Les études concernant les textes rédigés dans les divers parlers normands sont rares. Si l’on fait exception de la thèse de Roger-Jean Lebarbanchon sur les auteurs modernes et des travaux de Catherine Bougy (dont sa thèse inédite1), on ne peut compter que sur une poignée d’articles, depuis le début du XXe siècle. Ce peu d’études n’est pas le reflet d’un manque de chercheurs, mais sans doute plutôt d’une méconnaissance des textes. Depuis le XIXe siècle et le travail resté inédit d’Alfred Canel, il y a eu plusieurs tentatives d’inventaires de la littérature dialectale normande, par des spécialistes tels que Fernand Lechanteur, René Lepelley ou à nouveau Catherine Bougy. Mais faute de se livrer à un travail de recherche approfondi dans les archives et bibliothèques, ces inventaires n’ont fait bien souvent que se répéter les uns les autres, ajoutant de temps en temps quelques découvertes ponctuelles2. Aussi nous a-t-il semblé nécessaire de fournir aux chercheurs et aux passionnés un corpus aussi exhaustif que possible des textes narratifs rédigés dans les divers parlers normands, du XVe siècle à 1918. Ces dates n’ont pas été choisies au hasard : le XVe siècle est l’époque durant laquelle les premières productions littéraires en normand clairement identifiées apparaissent ; 1918, car il s’agit là de la fin de la première guerre mondiale, période de brassage forcé des populations qui marqua le début du déclin de la plupart des langues et parlers régionaux en France.
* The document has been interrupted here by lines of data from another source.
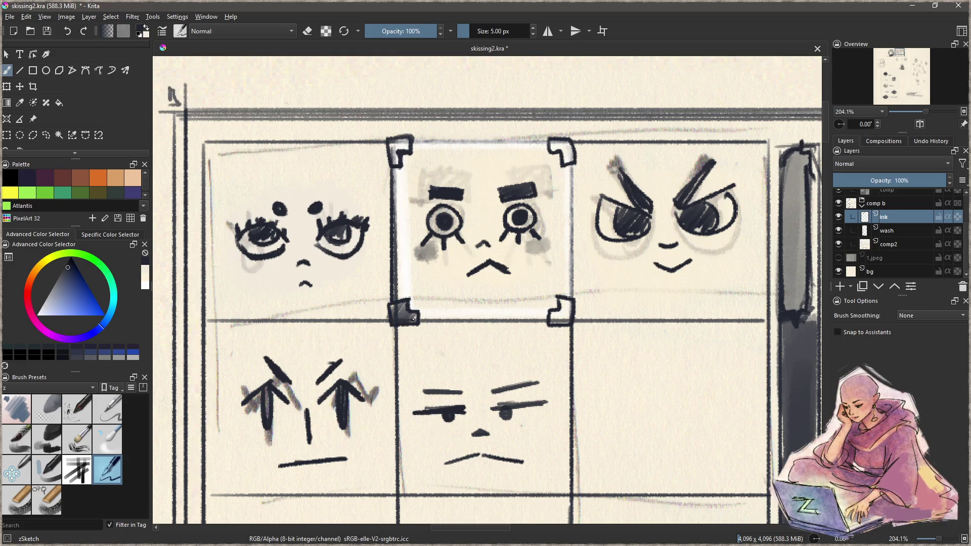
# - Fill the top-left, top-right and bottom-right corner brackets with solid dark ink
pyautogui.moveTo(396, 140)
pyautogui.mouseDown()
pyautogui.moveTo(394, 157)
pyautogui.moveTo(411, 146)
pyautogui.mouseUp()
pyautogui.moveTo(549, 148)
pyautogui.mouseDown()
pyautogui.moveTo(568, 148)
pyautogui.moveTo(568, 160)
pyautogui.mouseUp()
pyautogui.moveTo(561, 303); pyautogui.dragTo(564, 320)
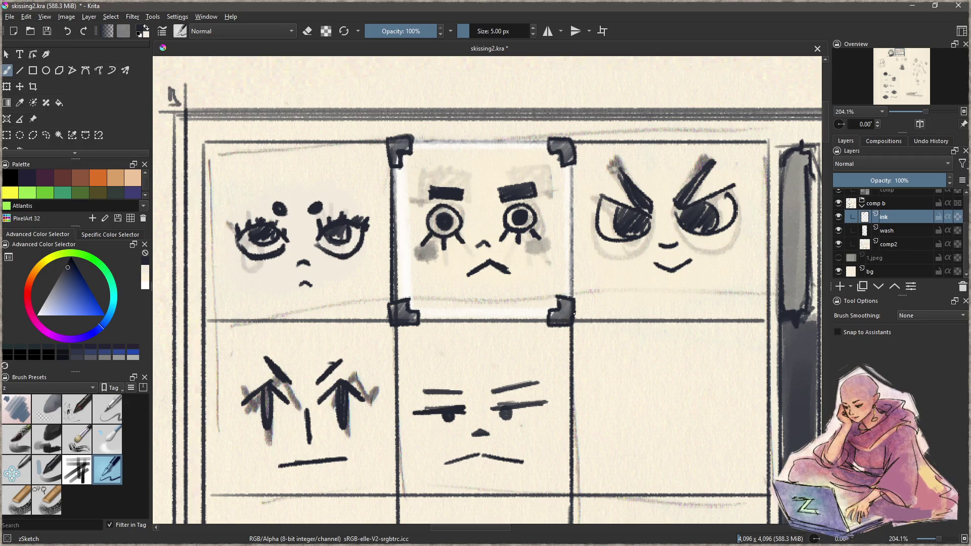
# - Zoom out to view both framed boxes together, then zoom back in on the unimpressed face
pyautogui.scroll(-5, 526, 340)
pyautogui.scroll(-2, 527, 340)
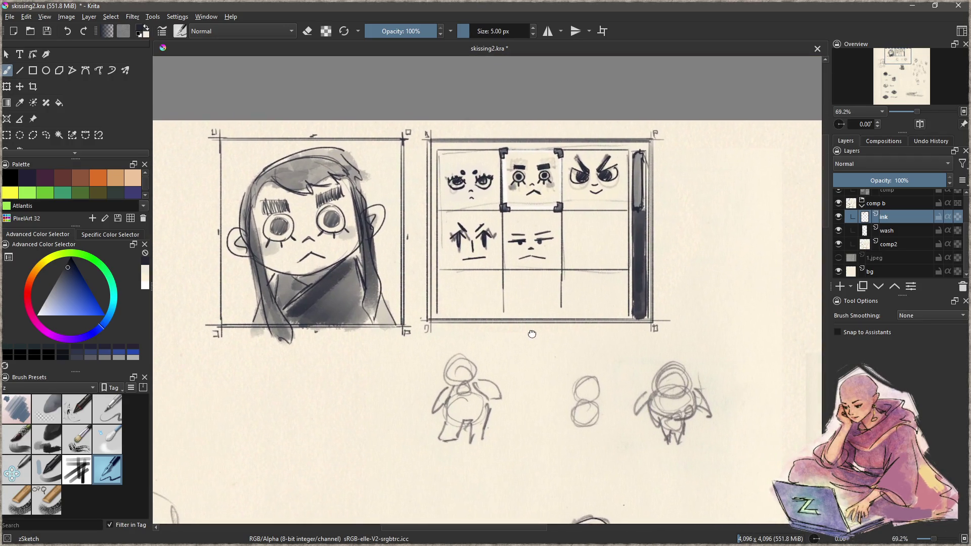
pyautogui.moveTo(527, 337); pyautogui.dragTo(450, 364)
pyautogui.scroll(5, 510, 275)
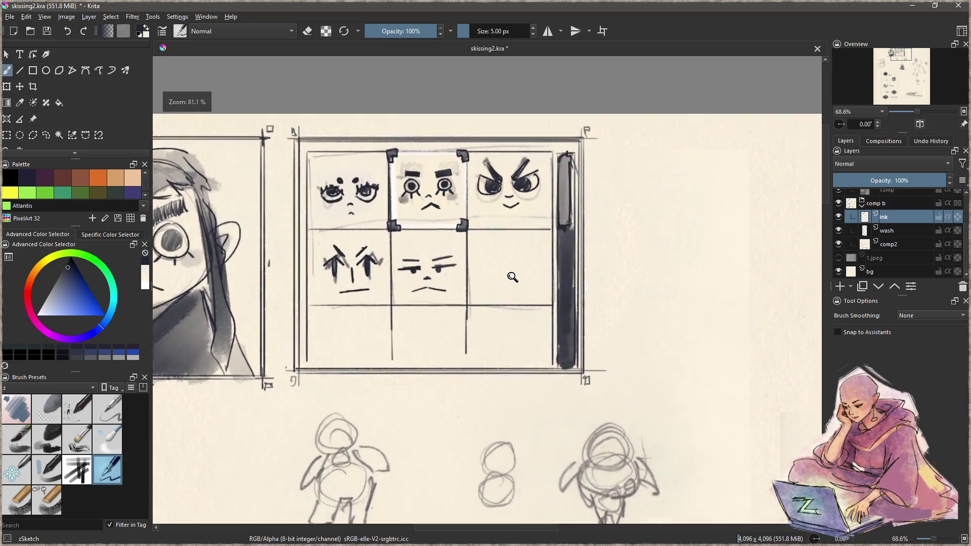
pyautogui.moveTo(513, 276); pyautogui.dragTo(500, 329)
pyautogui.scroll(3, 512, 306)
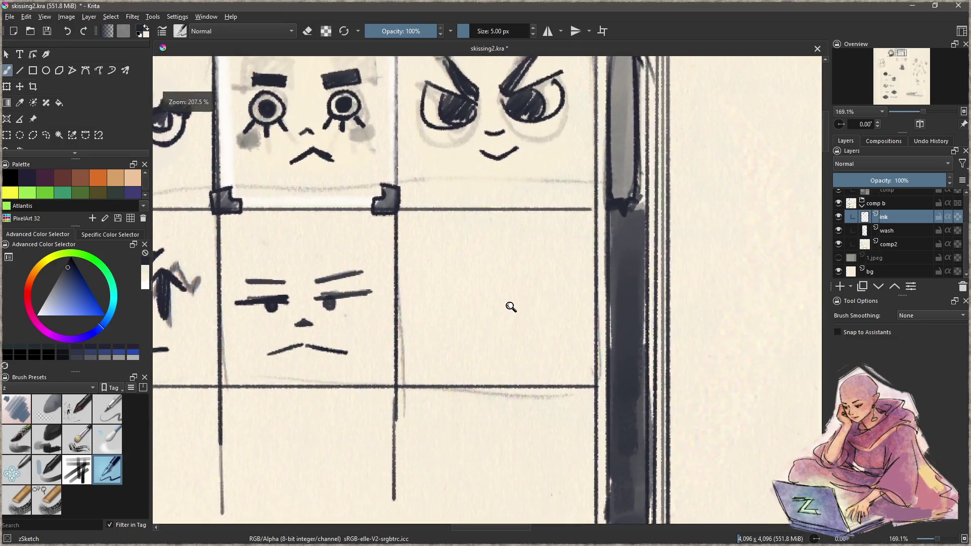
pyautogui.scroll(-3, 509, 336)
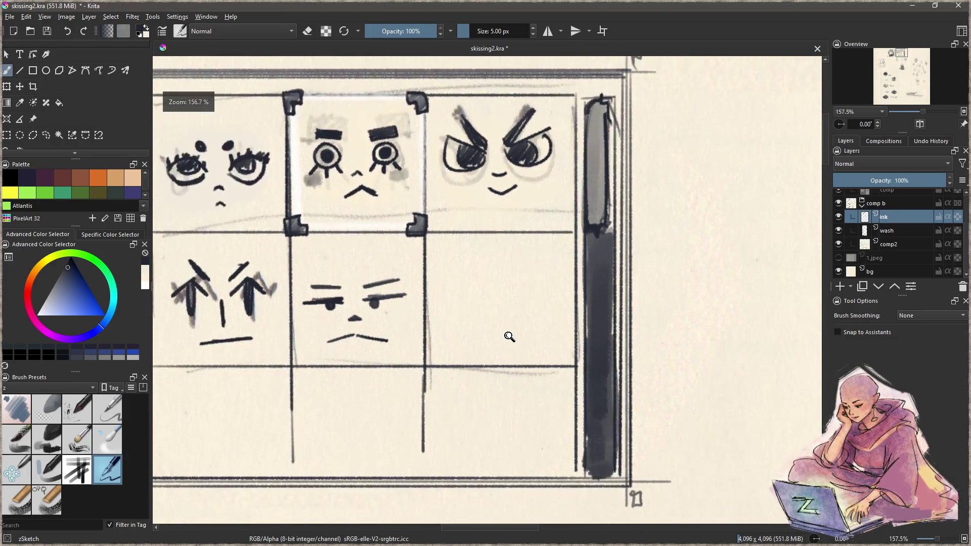
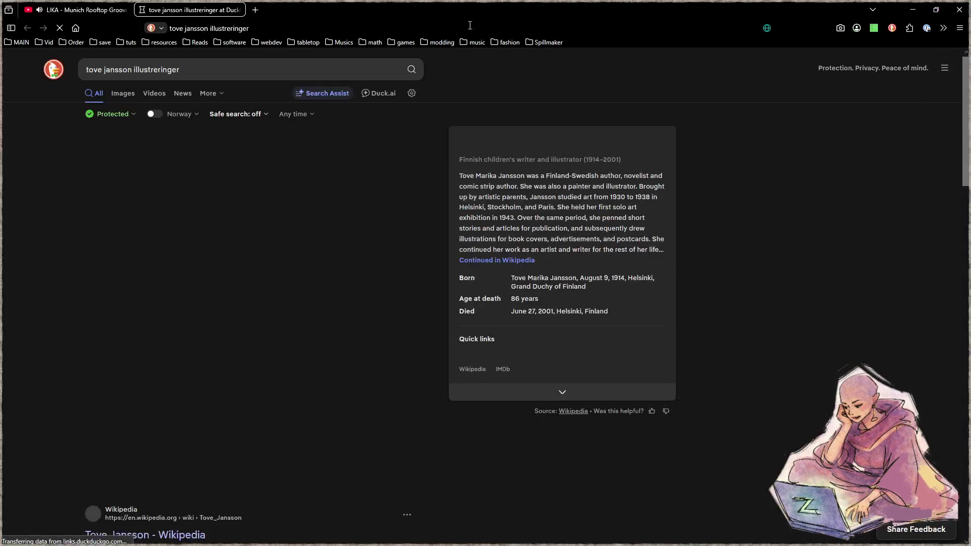
# - Preview several Tove Jansson, Moomin and Hobbit illustration images in DuckDuckGo, then minimize the browser
pyautogui.click(122, 94)
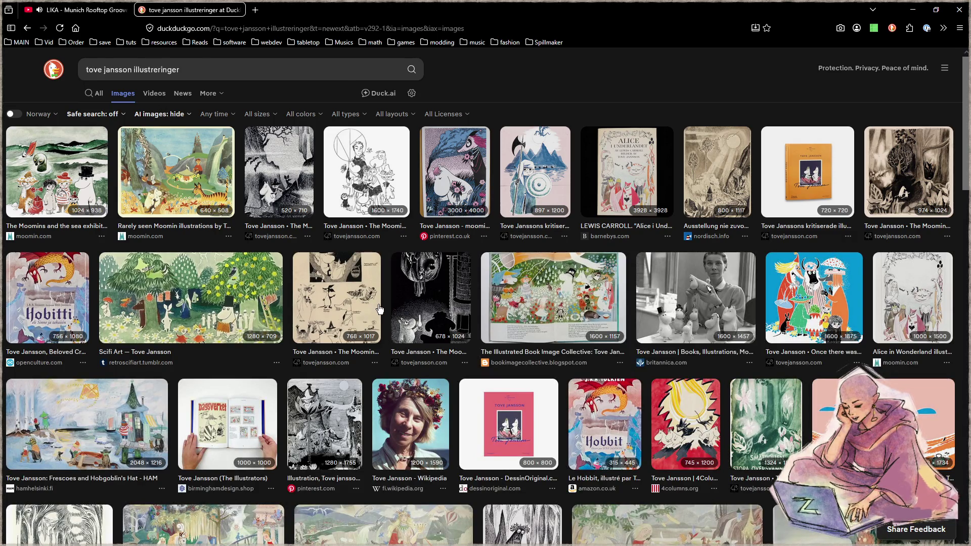
pyautogui.click(284, 185)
Dans les archives et les bibliothèques
Avant d’étudier la littérature dialectale, il fallait en constituer convenablement le corpus, et pour cela employer des méthodes d’historien. La première approche a été fort simple : il a fallu se rendre dans tous les dépôts d’archives de Normandie, dans les principales bibliothèques, dans quelques fonds privés (de sociétés savantes), et traquer, dans l’inventaire et les rayons, les expressions « patois », « dialecte », « langue normande », à la recherche de textes déjà inventoriés, mais non connus des anciens dialectologues. Par la même occasion, un dépouillement quasi-exhaustif des brochures et publications locales antérieures à 1918 a été effectué. Cette démarche empirique a permis à elle seule de doubler le volume du corpus.
Sur internet
Cependant, il n’est plus possible de nos jours de mener une recherche textuelle telle qu’on le faisait il y a encore vingt ans. De nombreuses bases de données en ligne ont été créées, les plus connues étant Gallica, de la Bibliothèque nationale de France et Google Books. En utilisant des mots clés sélectionnés parmi les plus courants des parlers normands (quien, vaque, etc.), il a été possible d’identifier des textes qui étaient jusqu’ici restés totalement inconnus, et ce pour toutes les périodes touchées par notre corpus. Des poésies des XVIe et XVIIe siècles, des fragments de pièces de théâtre du XVIIIe, des nouvelles, des chroniques, des lettres du XIXe siècle ont ainsi été découverts, sur des supports souvent très variés. Un des aspects intéressants a été, entre autres, la mise au jour de tout un sous-corpus constitué par la production, durant les années 1820-1860, de chansonniers normands installés à Paris. Le plus connu d’entre eux est Frédéric Bérat, qui a été l’auteur, en dehors de la fameuse Ma Normandie, d’une douzaine de chansonnettes qui, si elles ne sont pas rédigées en « pur » cauchois, n’en sont pas moins des textes dialectaux. Il s’est avéré, en effet, que les auteurs normands faisant carrière à Paris avaient tendance à affadir leur patois pour se rendre compréhensibles de leur public.
Dans les journaux
C’est aussi la numérisation massive de la presse ancienne qui a permis d’identifier de très nombreux nouveaux textes. Certains journaux, tels que L’Abeille cauchoise ou le Journal de Cherbourg des années 1830 sont ainsi particulièrement riches. À cette époque, le Journal de Cherbourg était dirigé par Jean Fleury, qui était alors très jeune. Fleury est de nos jours connu comme dialectologue de la Hague par ses publications tardives faites durant sa retraite. Ce que l’on ne savait pas est que durant sa jeunesse, il a publié dans son journal diverses tribunes en patois de la Hague, ainsi qu’une pièce de théâtre et un drame intitulé Victoire dont les dialogues de plusieurs scènes sont rédigés dans ce même parler. Les journaux du XIXe siècle ne sont jamais avares de textes en patois, le plus souvent anonymes ou publiés sous pseudonyme et attribués à des paysans. Ces textes sont tous humoristiques, et leur propos est le plus souvent politique. C’est là d’ailleurs une vieille tradition qui remonte aux mazarinades du XVIe siècle. Le journal le plus riche dans ce domaine est le Bonhomme normand, une publication conservatrice éditée à Caen à partir de 1866 et qui, dans sa chronique humoristique intitulée « Furetages » et signée « Gros René », va publier dans chaque numéro des phrases, voire des dialogues entiers en parler du Calvados.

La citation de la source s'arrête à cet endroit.